I am procrastinating from the main task in hand, as I have been for the past week. To be consistent I need to talk about the selection of 101 experiences which will form 101 Myspace great moments represented by Myspace friends. Drawing up lists has been no problem, but talking about or not talking about some aspects has, because not talking about tends to arouse more interest than by doing so, and doing so inevitably anyway arouses interest anyway. I considered representing my earliest of years with a good Alice and a bad/stroke wicked Alice. The Good Alice already among my friends I will keep. I could have searched for Jack and the Beanstalk, because of my tendency to charge off against real monsters rather than harmless Windmills. But Jack probably grew up to be a Marine. Although I was and remain a physical boy I was brought up with all the attitudes and feelings of being a girl, so it had to be a she, and although I have not read the story recently or viewed a film, I am confident that Alice was an adventuresome and independent creature who took such risks that she would be taken into protective care and her parents prosecuted for neglect. Yet it is only by being curious, taking risks and exploring the world that any of us progress into adulthood. The difference is having a protective shield of parents, family, school, and local society around us. I have rejected the original bad wicked Alice, because she was too precocious and wicked in reality to accurately represent my childhood.

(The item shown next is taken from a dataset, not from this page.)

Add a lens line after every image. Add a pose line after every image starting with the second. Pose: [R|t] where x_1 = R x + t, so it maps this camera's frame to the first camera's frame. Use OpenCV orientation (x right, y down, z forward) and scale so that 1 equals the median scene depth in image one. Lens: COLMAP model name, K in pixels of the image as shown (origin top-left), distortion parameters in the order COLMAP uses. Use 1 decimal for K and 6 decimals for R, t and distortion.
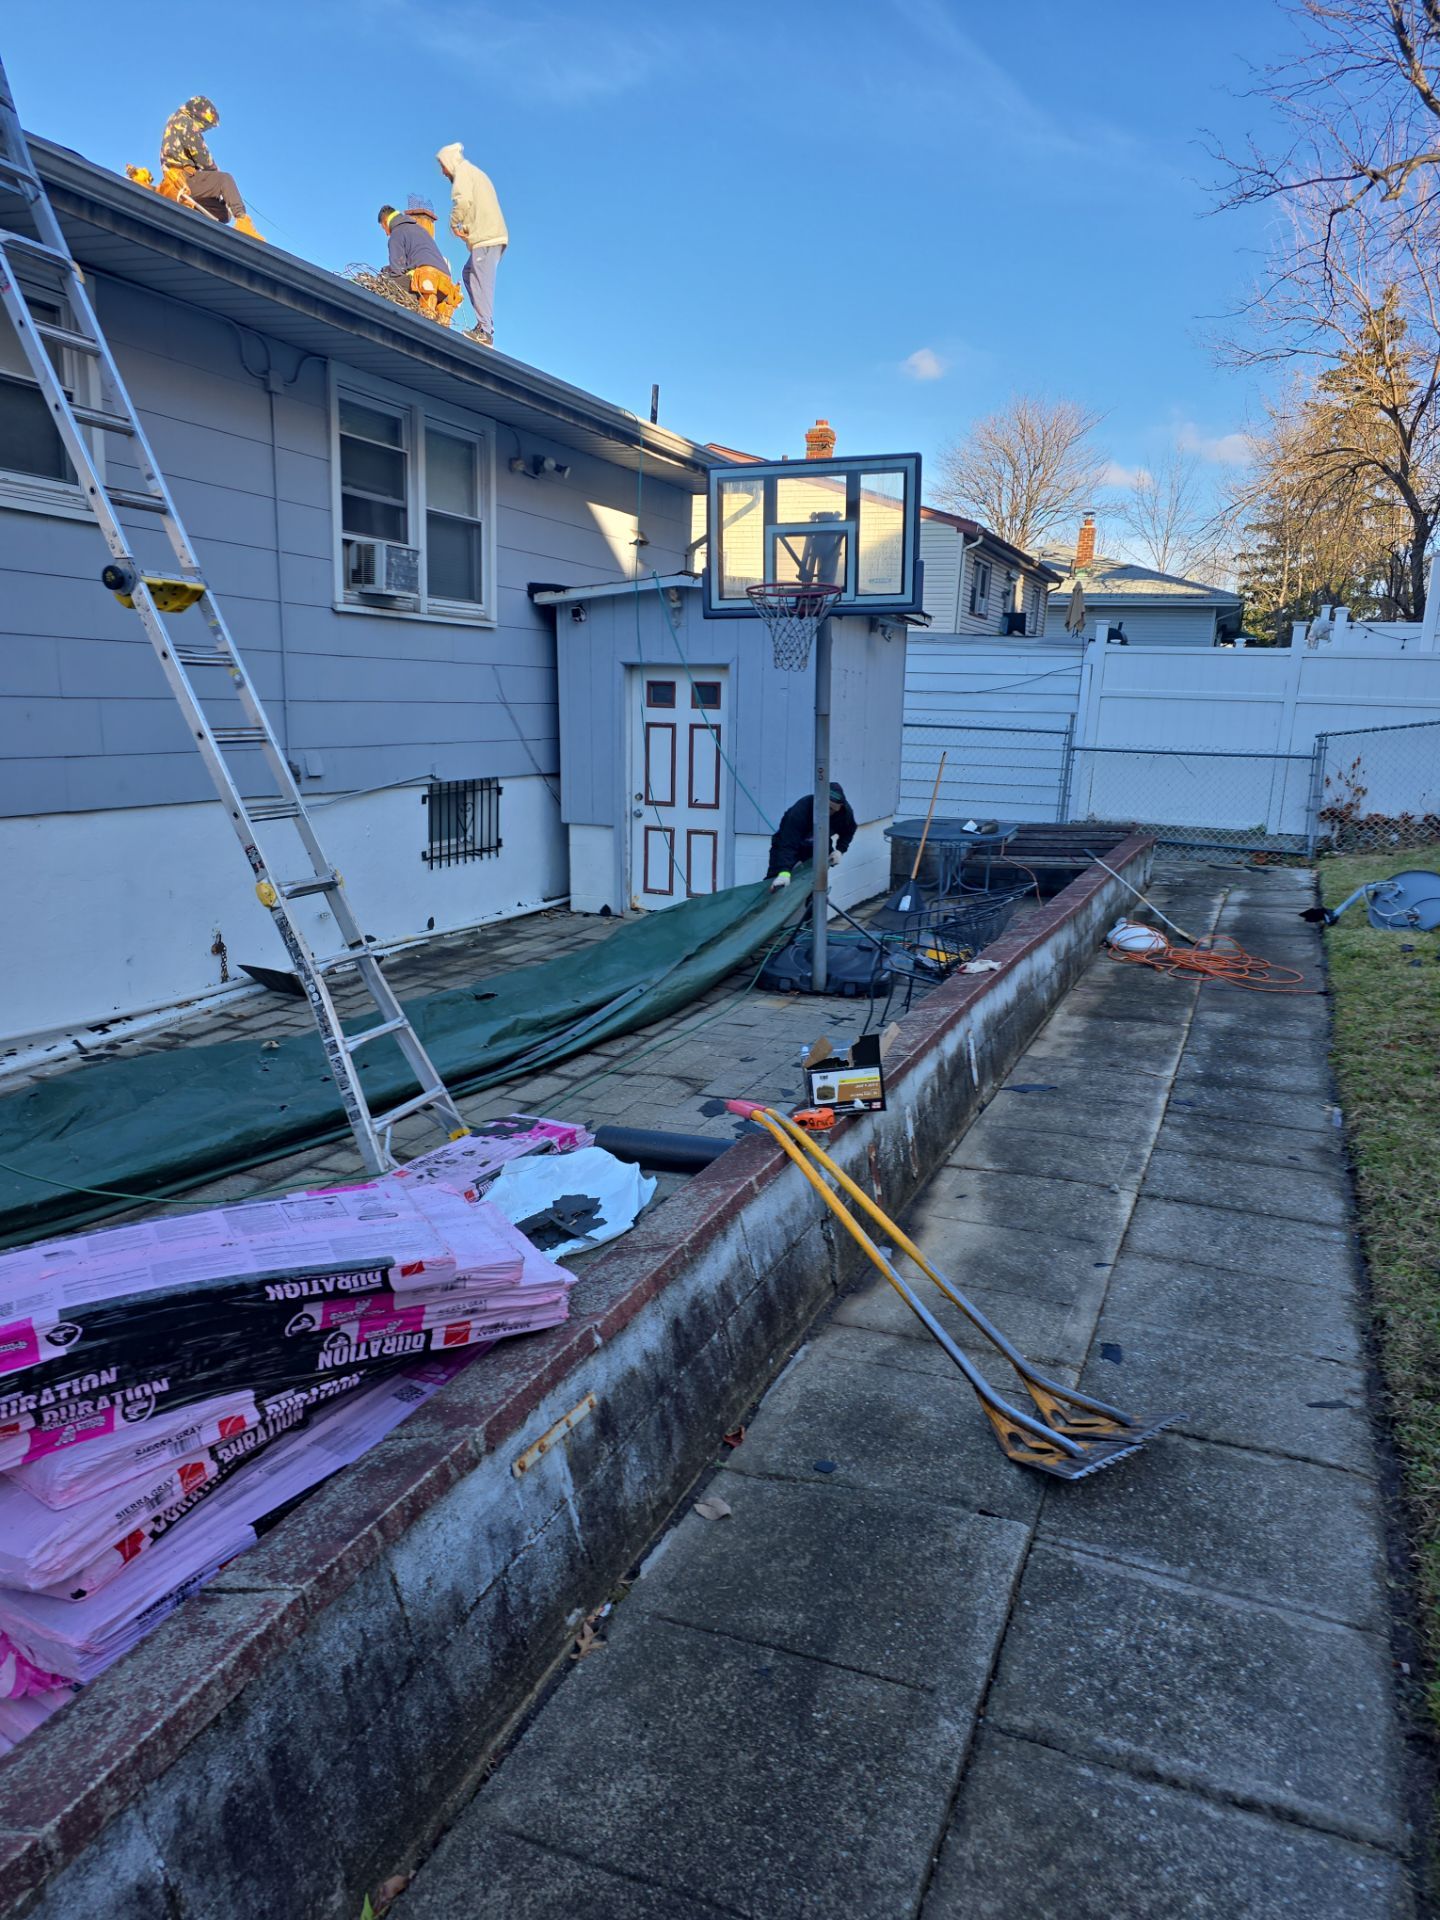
lens RADIAL K [[1328.9, 0, 724.4], [0, 1328.9, 1049.7], [0, 0, 1]] dist [0.090907, 0.000035]
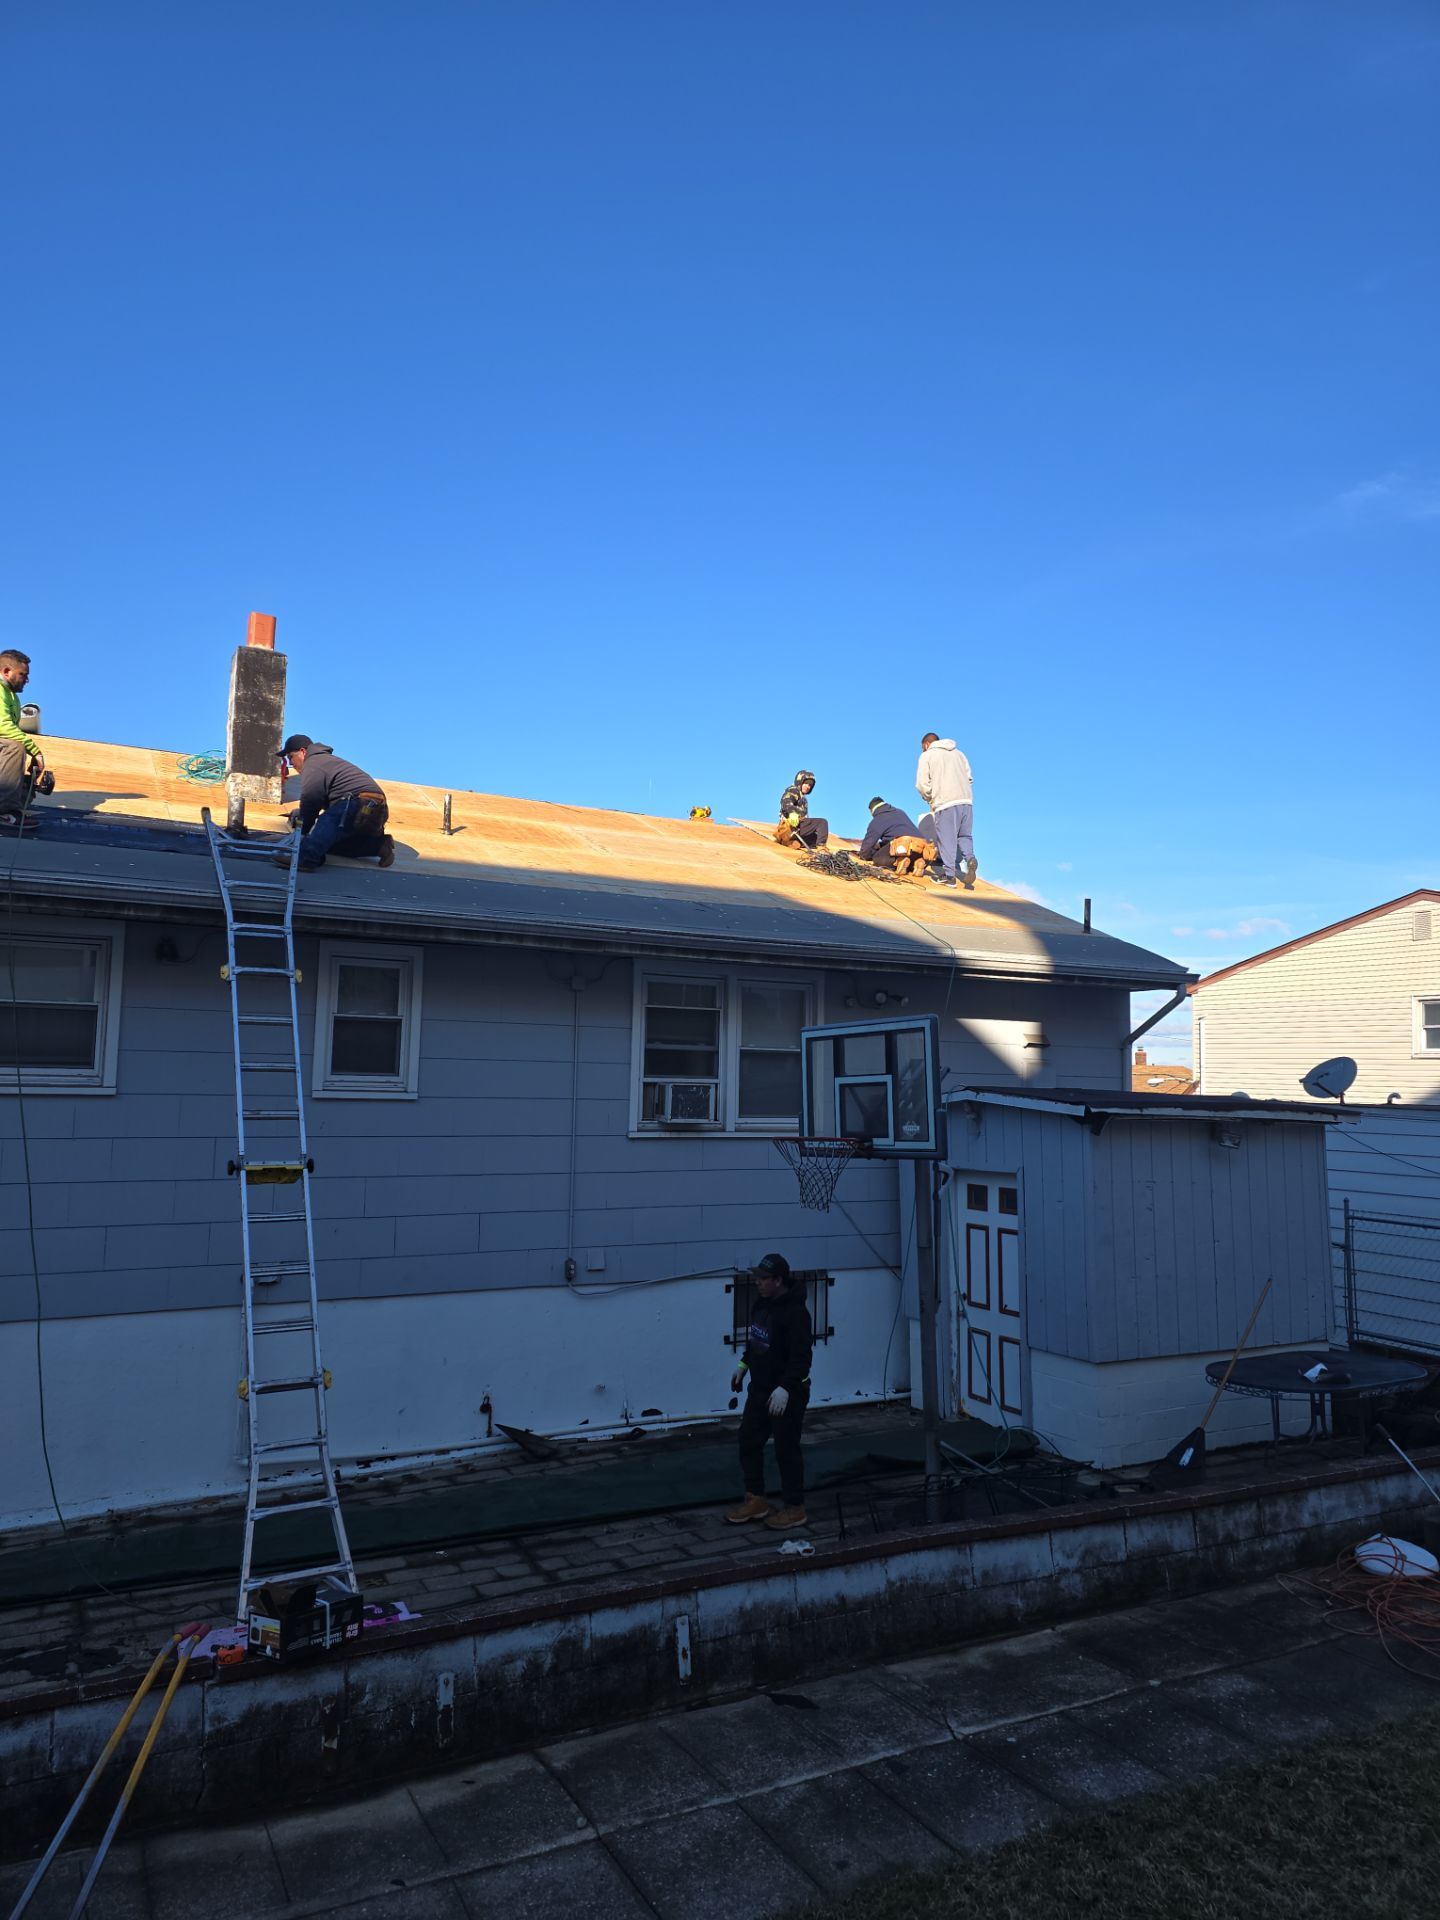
lens RADIAL K [[1419.7, 0, 714.0], [0, 1419.7, 982.3], [0, 0, 1]] dist [0.047632, -0.048540]
pose [[0.746883, -0.060051, -0.662238, 0.639325], [-0.163392, 0.948806, -0.270313, -0.120925], [0.644568, 0.310097, 0.698836, 0.097916]]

I have previously tried to remember the earliest of memories, the first awareness of myself as separate from others and which had lasting impact on how I perceived the world then and now. There were at least five.

I have mentioned travelling with an aunt to the home of an aunt who had accommodation, allocated to the wives of officers at the Catterick Military Camp in Yorkshire, adjacent to a cornfield which during summer evenings we walked through. I travelled in an ambulance with the aunt who was deaf, dumb, blind and immobile. The most important memory was when I was taken by the aunt who was in fact my mother into Richmond for what I believe was my first professional hair cut and afterwards from a shop I was bought some plasticene, now called play dough which I subsequently squiggled into multi coloured lumps which could not be disentangled and which irritated my mother who had been opposed to being sent off with me alone from the outset. I was not the first or will be last child born unwanted to a woman in traumatic circumstances and who traumatically changed their lives. I sometimes feel that there are more of us than the rest of you, lucky bastards. Ops, no, I am the bastard, funny that.

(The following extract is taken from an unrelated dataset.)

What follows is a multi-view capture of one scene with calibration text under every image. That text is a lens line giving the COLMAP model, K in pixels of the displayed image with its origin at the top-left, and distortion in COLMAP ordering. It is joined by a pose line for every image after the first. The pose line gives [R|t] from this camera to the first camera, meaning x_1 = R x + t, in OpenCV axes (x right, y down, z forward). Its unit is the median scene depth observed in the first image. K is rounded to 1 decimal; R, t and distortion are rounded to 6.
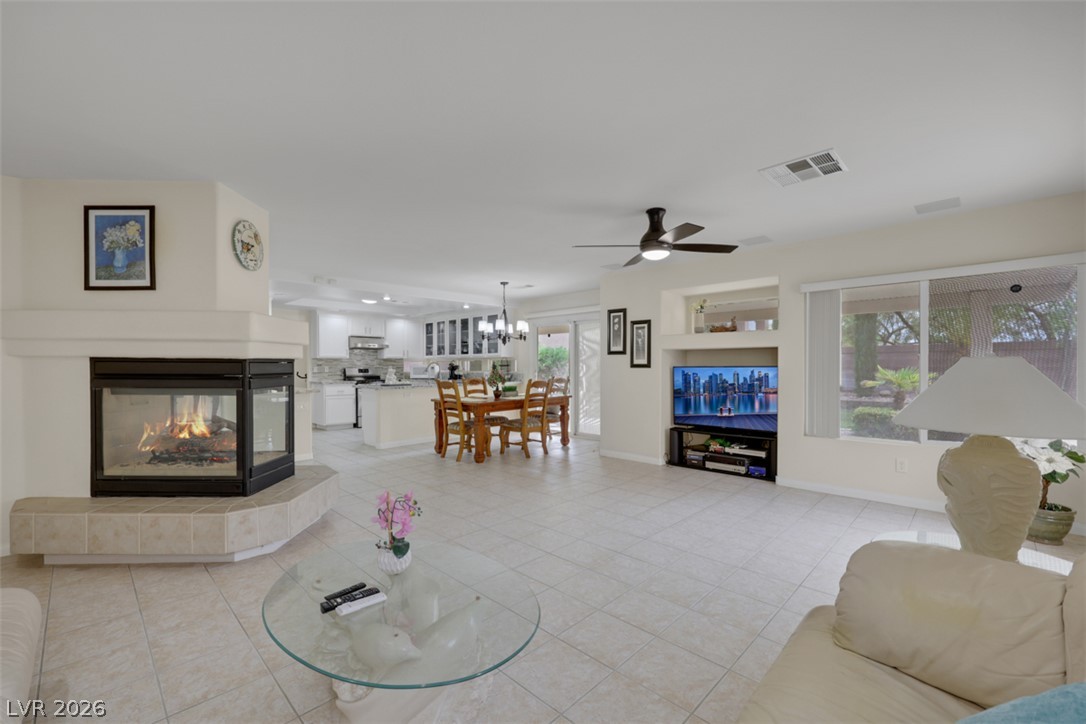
lens RADIAL K [[450.6, 0, 543.0], [0, 450.6, 362.0], [0, 0, 1]] dist [-0.000678, 0.000018]
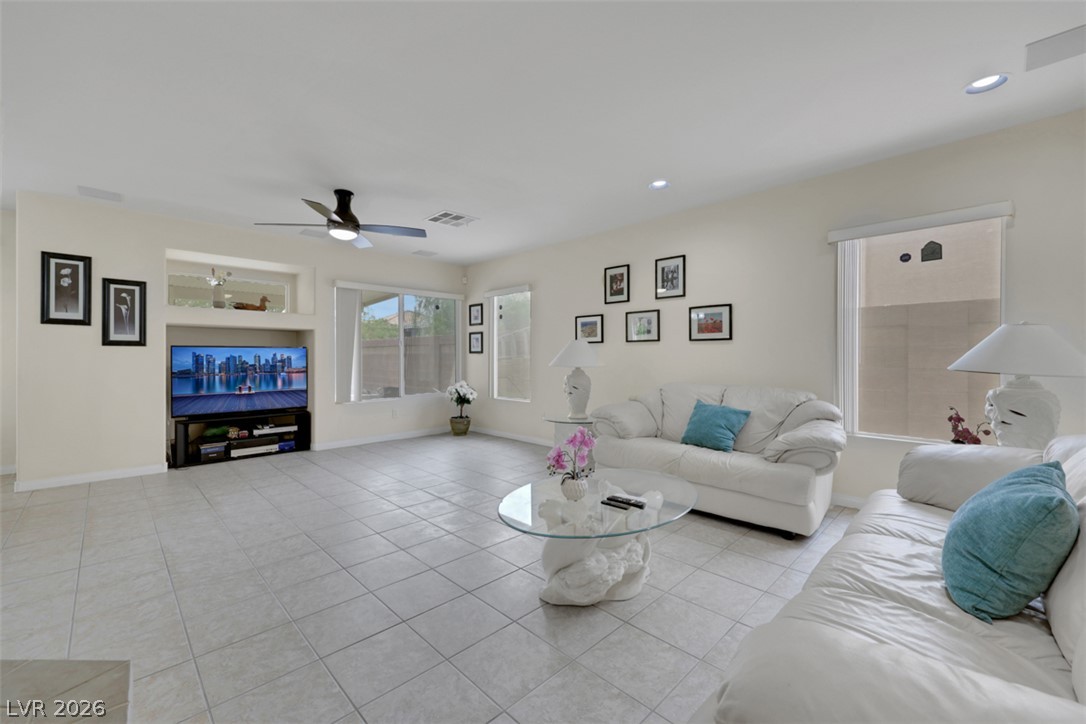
lens RADIAL K [[447.0, 0, 541.6], [0, 447.0, 356.6], [0, 0, 1]] dist [0.002429, 0.000218]
pose [[0.027005, 0.009096, 0.999594, -0.505350], [-0.010773, 0.999903, -0.008808, 0.030341], [-0.999577, -0.010530, 0.027101, 0.332379]]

I have also mentioned going into the air raid shelter where the aunts prayed to Blessed Mary, mother of God, Holy Mary Mother of Jesus, I feel their fear, I have it still, and watching a doodle bug flying bomb overhead, knowing that if the engines cut we could all be blown up. However the incident which affected me as much was when I was stabbed in my thigh by a nail in one of the bunks and had to be taken to hospital to have the wound cleaned, my war wound, although the physical scar has gone. How did we get to the hospital and back? I do not remember the telegrams saying that the two sons of the eldest aunt who slept at the other end of the double bed with my mother had been taken prisoner, but I do remember the day of the telegram which said that he had died and that it was given to my uncle to read. I also remember one event which I believe took place in war time when I went with my mother with someone she knew in a lorry to Brighton where we looked on to the beach separated by barbed wire from the mines and the obstructions to make any landing difficult, but more significantly the row which followed on return. I remember vivid waking dreams of seeing a physical presence devil, and I remember my first day at school and crying. I remember my aunt giving me a tin bath in our downstairs rooms and being embarrassed when others, perhaps cousins came in. I remember my aunt telling me stories at bed time, but did she read fairy stories as I do not remember any books. And now there is no one left to ask and who can reply.